The Saracen Foundry was the better-known name for the Possilpark, Glasgow–based foundry company W MacFarlane & Co. Ltd, founded and owned by Walter MacFarlane. MacFarlane's was the most important manufacturer of ornamental ironwork in Scotland.
Walter Macfarlane was born in Torrance of Campsie, near Glasgow in 1817. He worked for the jeweller William Russell, before serving an apprenticeship with blacksmith James Buchanan. He then spent a decade working for Moses, McCulloch & Co's Cumberland Foundry in Stockwell Street.
With his own main home at 22 Park Circus, Glasgow, Macfarlane became a prominent figure in local politics, becoming the President of the Glasgow Liberal Association and a City Councillor. He died in 1885, and is buried in Glasgow Necropolis cemetery.

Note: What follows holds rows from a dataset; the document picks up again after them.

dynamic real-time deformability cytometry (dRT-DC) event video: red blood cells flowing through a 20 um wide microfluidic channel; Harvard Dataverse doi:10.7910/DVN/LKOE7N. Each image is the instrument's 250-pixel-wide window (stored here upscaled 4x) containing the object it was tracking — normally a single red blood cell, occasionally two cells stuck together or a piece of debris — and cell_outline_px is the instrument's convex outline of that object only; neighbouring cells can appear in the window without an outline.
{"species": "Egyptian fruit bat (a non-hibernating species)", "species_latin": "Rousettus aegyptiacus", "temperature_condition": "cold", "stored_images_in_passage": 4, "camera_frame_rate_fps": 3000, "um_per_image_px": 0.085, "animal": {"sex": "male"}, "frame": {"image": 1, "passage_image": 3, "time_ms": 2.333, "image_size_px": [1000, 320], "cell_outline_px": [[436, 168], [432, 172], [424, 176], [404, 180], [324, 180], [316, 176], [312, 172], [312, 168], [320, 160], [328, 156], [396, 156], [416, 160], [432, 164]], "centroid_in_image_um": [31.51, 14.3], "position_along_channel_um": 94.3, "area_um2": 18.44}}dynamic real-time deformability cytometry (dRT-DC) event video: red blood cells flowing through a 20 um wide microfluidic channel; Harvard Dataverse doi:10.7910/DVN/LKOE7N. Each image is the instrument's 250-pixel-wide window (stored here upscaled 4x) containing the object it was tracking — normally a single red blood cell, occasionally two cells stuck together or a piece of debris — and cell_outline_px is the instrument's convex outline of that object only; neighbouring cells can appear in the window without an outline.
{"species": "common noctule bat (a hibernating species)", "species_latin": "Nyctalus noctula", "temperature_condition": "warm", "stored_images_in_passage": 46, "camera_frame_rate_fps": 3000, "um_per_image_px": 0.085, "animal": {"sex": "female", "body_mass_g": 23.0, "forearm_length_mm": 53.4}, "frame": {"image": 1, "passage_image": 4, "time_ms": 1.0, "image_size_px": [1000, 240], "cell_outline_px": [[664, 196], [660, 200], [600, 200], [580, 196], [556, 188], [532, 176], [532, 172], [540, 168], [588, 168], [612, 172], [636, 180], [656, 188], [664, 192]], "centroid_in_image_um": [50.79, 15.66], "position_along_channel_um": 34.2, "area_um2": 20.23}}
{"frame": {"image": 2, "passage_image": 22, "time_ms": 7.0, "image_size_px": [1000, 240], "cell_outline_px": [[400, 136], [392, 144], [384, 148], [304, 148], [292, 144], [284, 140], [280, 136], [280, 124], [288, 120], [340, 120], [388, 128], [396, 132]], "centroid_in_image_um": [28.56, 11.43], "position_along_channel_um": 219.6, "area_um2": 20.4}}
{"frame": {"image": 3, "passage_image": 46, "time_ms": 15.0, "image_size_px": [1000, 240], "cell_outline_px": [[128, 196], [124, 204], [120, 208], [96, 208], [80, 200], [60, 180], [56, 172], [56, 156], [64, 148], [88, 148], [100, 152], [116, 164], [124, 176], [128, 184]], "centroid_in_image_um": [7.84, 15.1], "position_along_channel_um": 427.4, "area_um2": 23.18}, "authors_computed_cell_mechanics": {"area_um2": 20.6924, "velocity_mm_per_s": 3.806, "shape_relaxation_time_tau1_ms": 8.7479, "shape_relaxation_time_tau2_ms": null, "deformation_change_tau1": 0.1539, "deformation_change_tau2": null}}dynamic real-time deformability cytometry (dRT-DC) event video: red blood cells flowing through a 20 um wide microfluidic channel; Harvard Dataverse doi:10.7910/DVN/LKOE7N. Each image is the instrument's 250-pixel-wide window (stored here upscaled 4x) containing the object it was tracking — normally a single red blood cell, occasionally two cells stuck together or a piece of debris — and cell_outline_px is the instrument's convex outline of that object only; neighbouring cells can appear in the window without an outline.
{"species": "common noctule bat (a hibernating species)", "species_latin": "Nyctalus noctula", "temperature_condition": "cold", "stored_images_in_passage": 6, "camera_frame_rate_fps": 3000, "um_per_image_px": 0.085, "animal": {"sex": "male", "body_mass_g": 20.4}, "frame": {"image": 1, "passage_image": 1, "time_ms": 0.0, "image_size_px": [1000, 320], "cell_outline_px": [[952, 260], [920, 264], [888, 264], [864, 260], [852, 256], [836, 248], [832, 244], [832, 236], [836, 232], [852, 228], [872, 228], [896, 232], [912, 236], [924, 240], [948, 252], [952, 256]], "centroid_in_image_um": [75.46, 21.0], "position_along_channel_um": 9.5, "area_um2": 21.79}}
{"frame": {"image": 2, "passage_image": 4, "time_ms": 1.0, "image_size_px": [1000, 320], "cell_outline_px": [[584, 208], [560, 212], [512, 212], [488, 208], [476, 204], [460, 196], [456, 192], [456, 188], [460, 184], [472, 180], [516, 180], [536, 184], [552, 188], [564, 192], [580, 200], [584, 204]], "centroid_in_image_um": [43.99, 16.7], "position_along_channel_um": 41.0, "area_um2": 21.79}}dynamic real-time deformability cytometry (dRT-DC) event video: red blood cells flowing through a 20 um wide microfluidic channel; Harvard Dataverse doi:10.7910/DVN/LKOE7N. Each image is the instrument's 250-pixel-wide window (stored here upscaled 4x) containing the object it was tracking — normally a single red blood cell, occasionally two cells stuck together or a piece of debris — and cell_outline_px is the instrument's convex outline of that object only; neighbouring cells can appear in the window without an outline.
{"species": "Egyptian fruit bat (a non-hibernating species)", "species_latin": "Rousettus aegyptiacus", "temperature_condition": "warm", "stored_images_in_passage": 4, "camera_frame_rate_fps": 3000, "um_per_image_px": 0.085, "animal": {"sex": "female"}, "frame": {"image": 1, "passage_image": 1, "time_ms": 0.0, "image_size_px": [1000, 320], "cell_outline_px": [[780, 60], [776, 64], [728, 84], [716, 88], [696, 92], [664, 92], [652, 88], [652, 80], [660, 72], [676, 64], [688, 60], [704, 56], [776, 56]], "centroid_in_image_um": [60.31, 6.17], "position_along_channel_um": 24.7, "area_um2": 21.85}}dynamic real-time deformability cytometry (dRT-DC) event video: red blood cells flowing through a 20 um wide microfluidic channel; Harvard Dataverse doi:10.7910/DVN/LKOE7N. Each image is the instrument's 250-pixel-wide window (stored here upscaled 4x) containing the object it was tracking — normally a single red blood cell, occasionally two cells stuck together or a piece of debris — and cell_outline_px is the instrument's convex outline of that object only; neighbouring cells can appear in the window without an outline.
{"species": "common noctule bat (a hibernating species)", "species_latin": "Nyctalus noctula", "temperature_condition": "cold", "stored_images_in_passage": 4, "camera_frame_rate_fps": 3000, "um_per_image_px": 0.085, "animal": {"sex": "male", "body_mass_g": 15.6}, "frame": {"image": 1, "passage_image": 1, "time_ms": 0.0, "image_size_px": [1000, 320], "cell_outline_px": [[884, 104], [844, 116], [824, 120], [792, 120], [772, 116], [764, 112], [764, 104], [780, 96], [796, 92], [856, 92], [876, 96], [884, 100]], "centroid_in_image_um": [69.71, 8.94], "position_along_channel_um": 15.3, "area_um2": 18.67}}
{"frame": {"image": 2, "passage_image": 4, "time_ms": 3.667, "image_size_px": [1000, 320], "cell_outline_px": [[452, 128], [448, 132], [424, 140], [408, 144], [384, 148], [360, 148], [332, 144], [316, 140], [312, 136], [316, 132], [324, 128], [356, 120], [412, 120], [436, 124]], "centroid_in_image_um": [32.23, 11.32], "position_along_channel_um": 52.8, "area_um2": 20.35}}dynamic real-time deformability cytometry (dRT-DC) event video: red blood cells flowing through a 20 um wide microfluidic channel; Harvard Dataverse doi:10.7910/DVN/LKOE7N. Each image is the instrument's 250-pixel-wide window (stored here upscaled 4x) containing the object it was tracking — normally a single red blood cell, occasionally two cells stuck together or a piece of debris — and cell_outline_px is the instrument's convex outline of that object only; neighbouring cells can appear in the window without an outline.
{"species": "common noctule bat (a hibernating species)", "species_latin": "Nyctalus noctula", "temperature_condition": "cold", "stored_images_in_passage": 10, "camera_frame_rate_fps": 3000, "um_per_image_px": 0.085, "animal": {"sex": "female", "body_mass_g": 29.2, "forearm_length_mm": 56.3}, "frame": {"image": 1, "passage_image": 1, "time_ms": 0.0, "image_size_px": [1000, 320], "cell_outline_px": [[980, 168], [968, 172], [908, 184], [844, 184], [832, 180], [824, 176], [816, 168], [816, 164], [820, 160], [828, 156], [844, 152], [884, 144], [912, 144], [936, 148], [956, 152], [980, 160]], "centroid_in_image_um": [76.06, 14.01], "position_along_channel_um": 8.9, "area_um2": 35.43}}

MacFarlane, with partners Thomas Russell and James Marshall, incorporated W MacFarlane & Co. Ltd in 1850. They set up a foundry works in Saracen Lane, behind the Saracen Head Inn, in the Gallowgate. In 1862 the business relocated briefly to Washington Street.
But the business kept growing, and MacFarlane need a vast area of land on which to build both a foundry and a village-styled infrastructure on which to house his workforce. He agreed a deal with the son of Colonel Alexander Campbell of Possil to buy 100 acres (0.40 km2) of his Possil estate in the mid-1860s, including the main estate house where Sir Archibald Alison, 1st Baronet the Sheriff of Lanarkshire resided, on which to build his new foundry works.